Dando por terminada su conversación con J, se dirigió al juez para responder la pregunta que le hizo a la defensa: – Sí, su excelencia, la defensa tiene algo que decir, claro, solamente si en su profunda bondad me permite decírselo, su excelentísimo. – El juez, rascándose la barbilla lo aprueba; y con una alegría indisimulada prosiguió, – gracias su majestad, permítame pues, siempre que a su excelencia así le complazca, a este humilde e indigno ser, besar su espléndida mano –. El juez, mirándolo como a una rata a punto de morir, le dice – Si la fiscalía no se opone, por supuesto. – J. intentando comprender la situación en la que se encontraba, no hallaba las palabras para hablar.

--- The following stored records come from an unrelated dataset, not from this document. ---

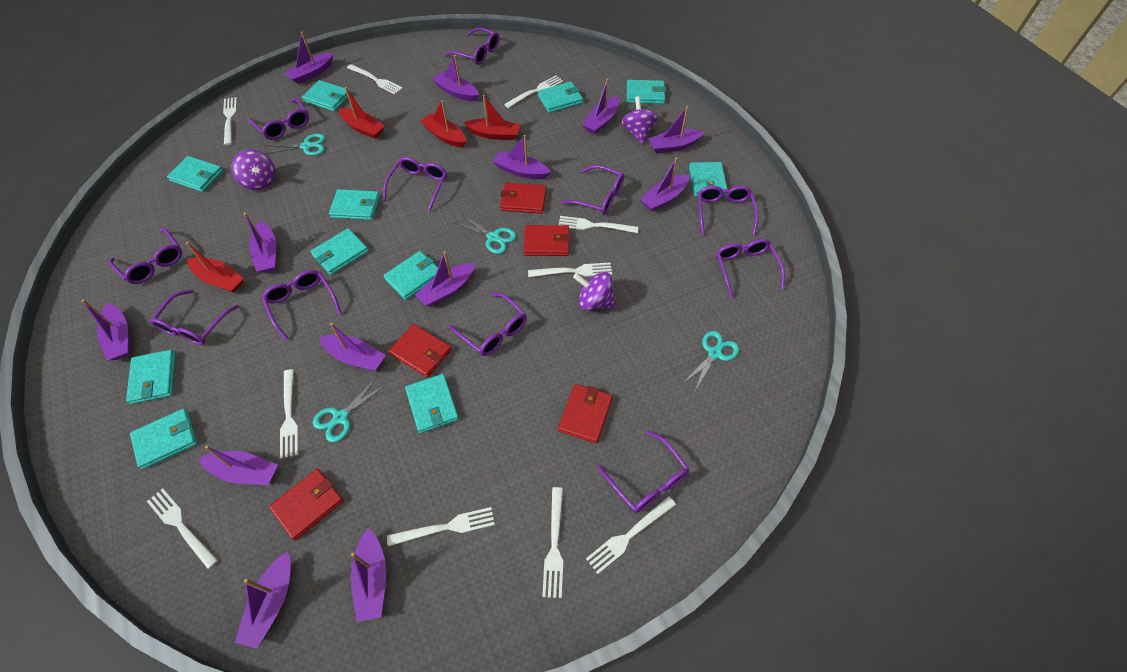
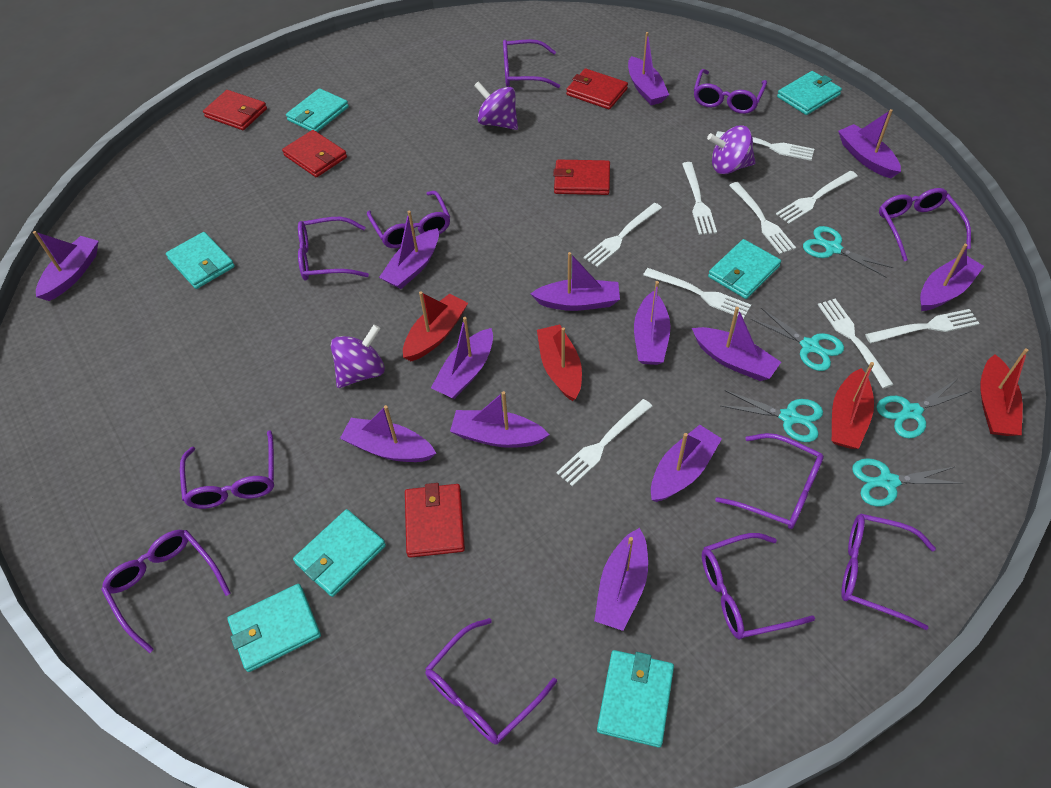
turquoise scissors: 4 -> 5
turquoise wallet: 11 -> 7
white fork: 10 -> 9

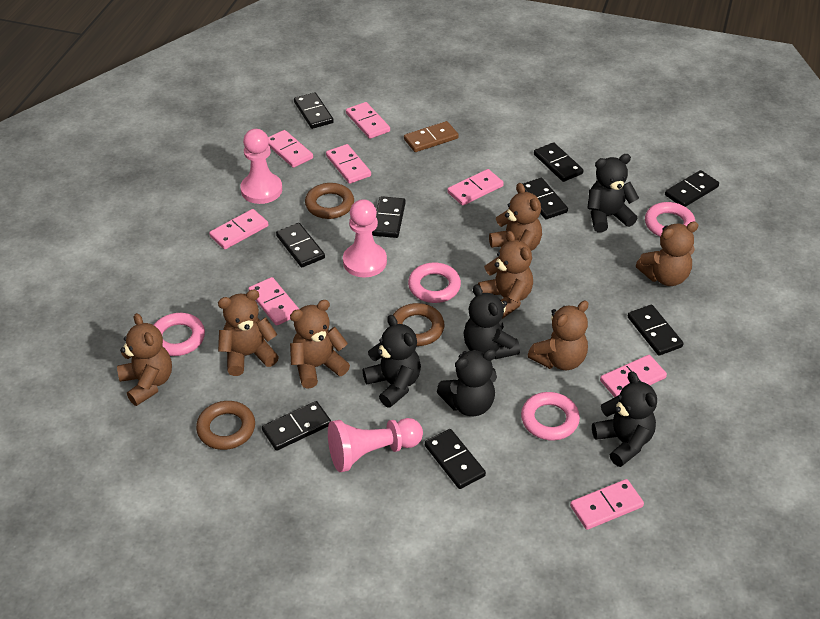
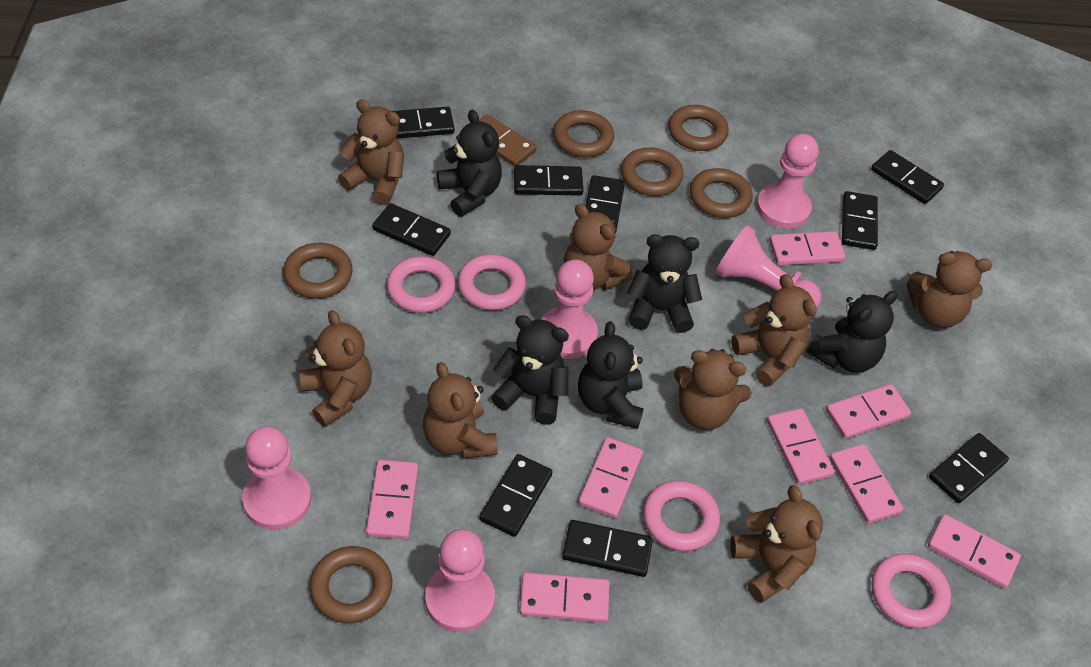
brown ring: 3 -> 6
brown teddy bear: 7 -> 8
pink pawn: 3 -> 5

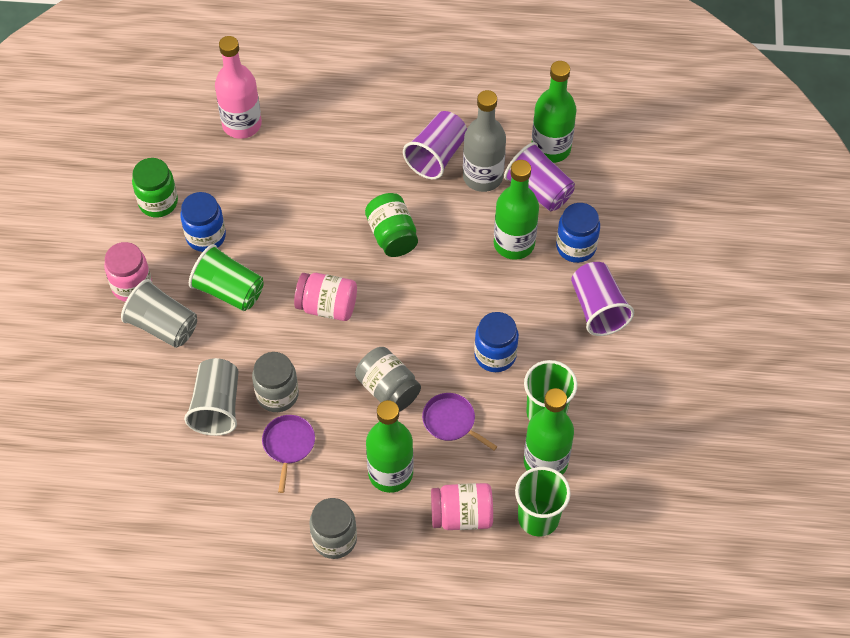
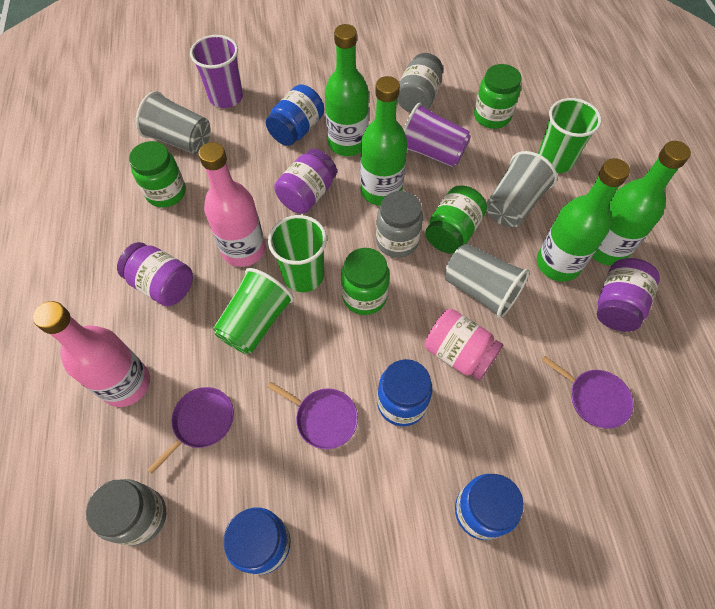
blue jar: 3 -> 4
green jar: 2 -> 4
grey bottle: 1 -> 0
grey cup: 2 -> 3
pink bottle: 1 -> 2
pink jar: 3 -> 1
purple cup: 3 -> 2
purple jar: 0 -> 3
purple pan: 2 -> 3

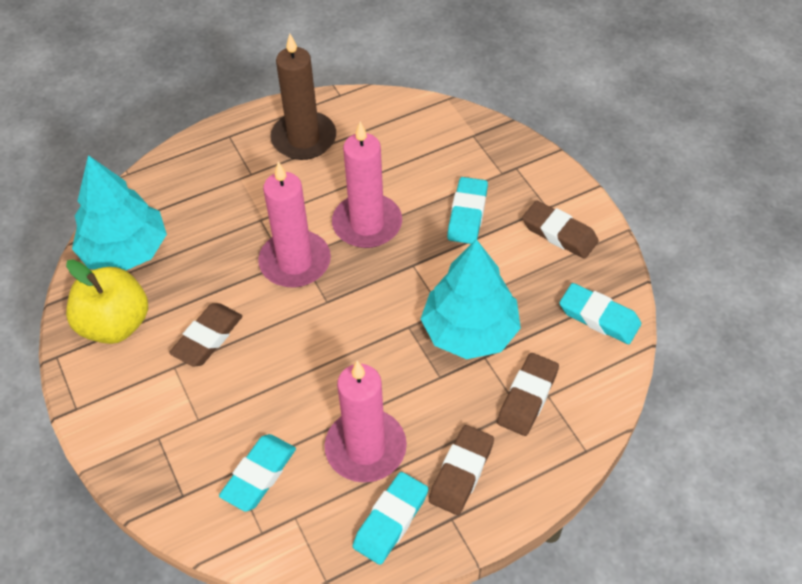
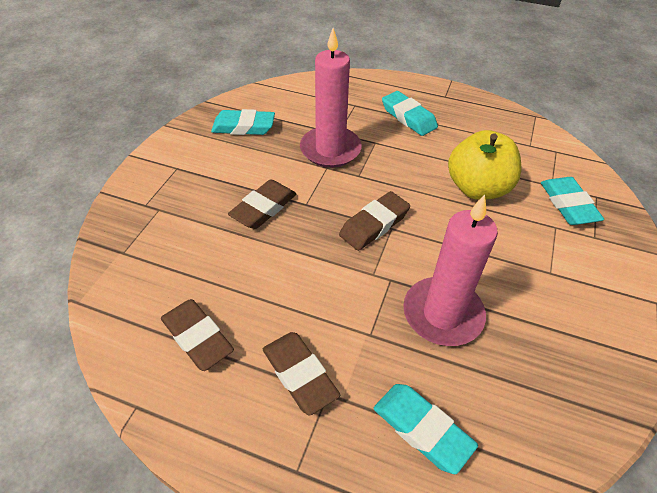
brown candle: 1 -> 0
pink candle: 3 -> 2
turquoise tree: 2 -> 0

– La fiscalía no tiene ningún inconveniente, señor juez, y aprecia el gesto de la defensa –. J. viendo lo que estaba a punto de ocurrir, entre una mano estirada y los labios de quien ahora era su defensor gritó:


– ¡Alto!, ¡Alto!, ¡Alto!, ¡Que alguien decente pare esta comedia! Por Dios. – Fue así como el que ahora era su abogado, se avergonzó, se detuvo y dijo:


– Tiene razón mi cliente, esto es una comedia, me disculpo con todos los presentes y exclusivamente con usted, excelentísimo, por no preguntarle si debería arrodillarme o arrastrarme hasta su mano –. J., que, por un momento, vio una pisca de sentido en el que había dicho ser su abogado, al escucharlo terminar decidió despedirlo de su defensa, si es que alguna vez lo fue, y dirigiéndose al juez tomó la palabra:


– Señor Juez, no comprendo por qué se me ha asignado un abogado, si no lo necesito, sería demasía que el abogado del acusado tuviera un abogado sabiendo que con el primero es suficiente para el caso –. El juez, esta vez golpea con tanta violencia la mesa que le hace un daño permanente, y, sin inmutarse por el daño, respondió:


– Seré franco con usted; no me agrada que se salte las normas del juzgado, pero Señor J., le responderé lo que con descaro ha preguntado, en un gesto de amabilidad que no debería tener con usted, y, le aviso, tiene un abogado porque lo necesita. Todo acusado necesita un abogado. Además, ya que usted alardea mucho de un título que no le es de utilidad, al menos en esta ocasión, he de recordarle que los acusados no pueden ser sus propios abogados, aunque tengan mucha destreza en esta área. Nadie se defiende solo en un juzgado y usted no es la excepción, ahora deje a su abogado trabajar tranquilamente –. J., al escuchar una respuesta negativa se apresura:


– Disculpe su señoría, no comprendo con exactitud sus palabras. Soy el abogado de mi cliente, eso sí es cierto, he de agregar que a lo que a mí respecta estoy aquí en la calidad de defensor, no de defendido, así que, ¿podría usted explicarme cómo y en qué momento he pasado de abogado a acusado? Eso sí, espero encontrar coherencia en sus siguientes palabras, o por lo menos más coherencia de la que ha tenido hasta ahora. – El juez, sin disimular el disgusto que le provocaba las palabras de J., con furor le responde:


– Ha llegado usted hasta extremos, antes inalcanzables, de insolencia. No lo pienso tolerar más, ahora que están listos los patíbulos no hay necesidad de alargar más la cuestión, pero antes de que sean colgados conforme a la sentencia, y como último gesto de amabilidad, Dios testigo, hacia su asquerosa persona, he de decirle, que desde el primer momento en que se involucró en el caso de su cliente, se volvió tan culpable como si el delito lo hubiera hecho a mano propia. Ni una sola palabra más –.


J. intentó gritar, pero no pudo, los policías ahora triplicados los transportaban, no sin resistencia por parte de J., hacia los patíbulos recién construidos. Por las ventanas entraba la agonizante luz solferina para despedir a los condenados. Una vez en posición, se les acerca un subalterno para hacer la admonición de la sentencia, y, dicha la última palabra, ambos quedan colgados.